Ameliyat edilen hastaların preoperatif dönemde 11i kardiyojenik şok tablosundaydı. Bu hastaların %81i postoperatif erken dönemde kaybedilmiştir. Preoperatif kardiyojenik şok tablosu mortaliteyi artırıcı etken olarak bulunmuştur. Kardiyojenik şokun postoperatif dönemde gelişebilecek multiorgan yetmezliğinde etkili olduğunu düşünmekteyiz.
Operasyon zamanlaması hakkında değişik görüşler mevcuttur. İlk 36 saat içinde operasyonun mortaliteyi artırdığı akut-MI sonrası ilk hafta içinde ameliyat edilen post-MI VSD vakalarında %34.1, ilk haftadan sonra ameliyat edilenlerde ise %10.5 mortalite bildirilmiştir [19,20]. Buna karşın erken operasyonun mortaliteyi düşürdüğünü savunan görüşler de mevcuttur [21-24]. Labrousse ve arkadaşları [24] 15 gün ve öncesini erken operasyon zamanı olarak kabul etmişler (serilerinde yaşayan hastaların operasyona alınma zamanı post-MI VSD tanısı konulduktan ortalama 3 gündür) ve bu dönemde yapılan cerrahi girişimin özellikle çift yama tekniği kullanıldığında hastane mortalitesini düşürdüğünü bildirmişlerdir.

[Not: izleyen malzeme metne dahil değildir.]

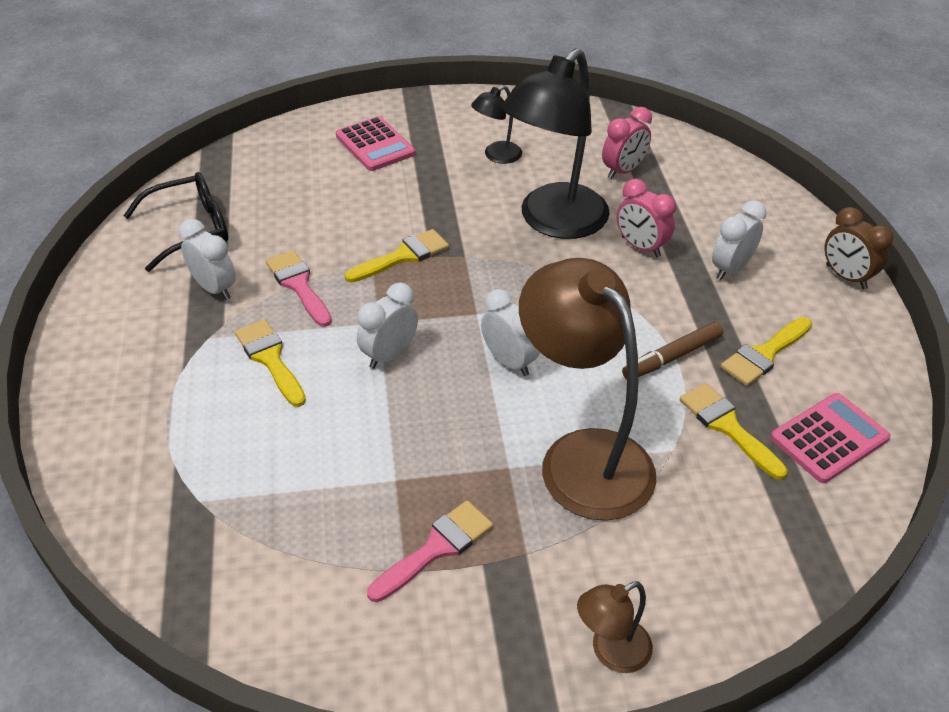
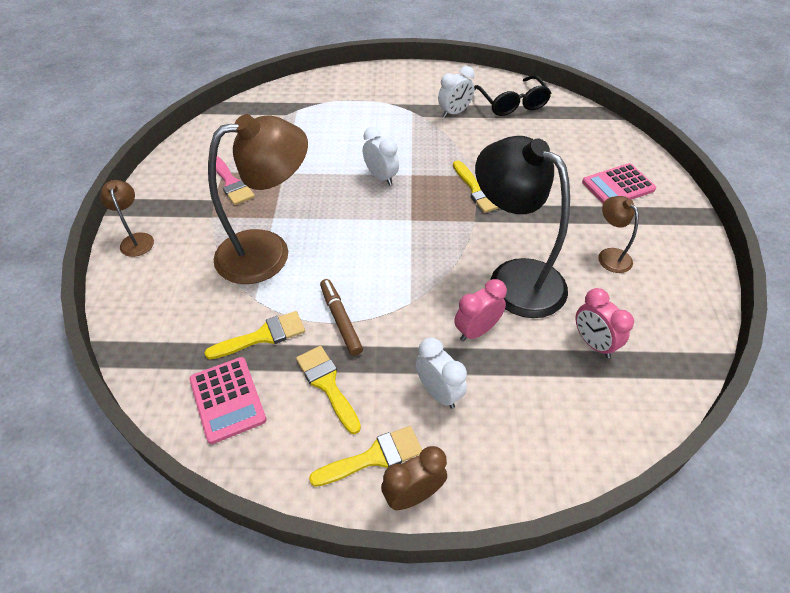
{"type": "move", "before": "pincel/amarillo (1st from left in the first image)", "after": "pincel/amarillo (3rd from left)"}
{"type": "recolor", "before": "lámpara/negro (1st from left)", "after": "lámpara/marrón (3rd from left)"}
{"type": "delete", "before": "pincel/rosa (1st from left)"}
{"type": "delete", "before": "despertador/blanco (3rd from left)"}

Post-MI VSD sonrası oluşan düşük kardiyak debi multiorgan yetmezliğine yol açmaktadır. İntraaortik balon pompası (IABP) ve inotropik yaklaşımlar bu hastalarda cerrahi girişimin gerekliliğini ortadan kaldırmaz. Bu tedaviler cerrahiye geçiş döneminde zaman kazandırıp, hastanın genel durumunu düzeltmekte faydalıdırlar [22]. Ancak cerrahiye köprü amacıyla kullanılabilir. Bizim çalışmamızda da yaşayan hastaların %75 oranında büyük çoğunluğu post-MI VSD tanısı konulduktan sonra ilk 3 gün (72 saatten önce) içinde multiorgan yetmezliği gelişmeden erken dönemde ameliyat edilen olgulardı.
Post-MI VSDnin anatomik lokalizasyonu ne olursa olsun acil cerrahi müdahele gerektirir. Multiorgan disfonksiyonu oluşmadan yapılacak erken cerrahi girişim postoperatif mortaliteyi olumlu etkilemektedir.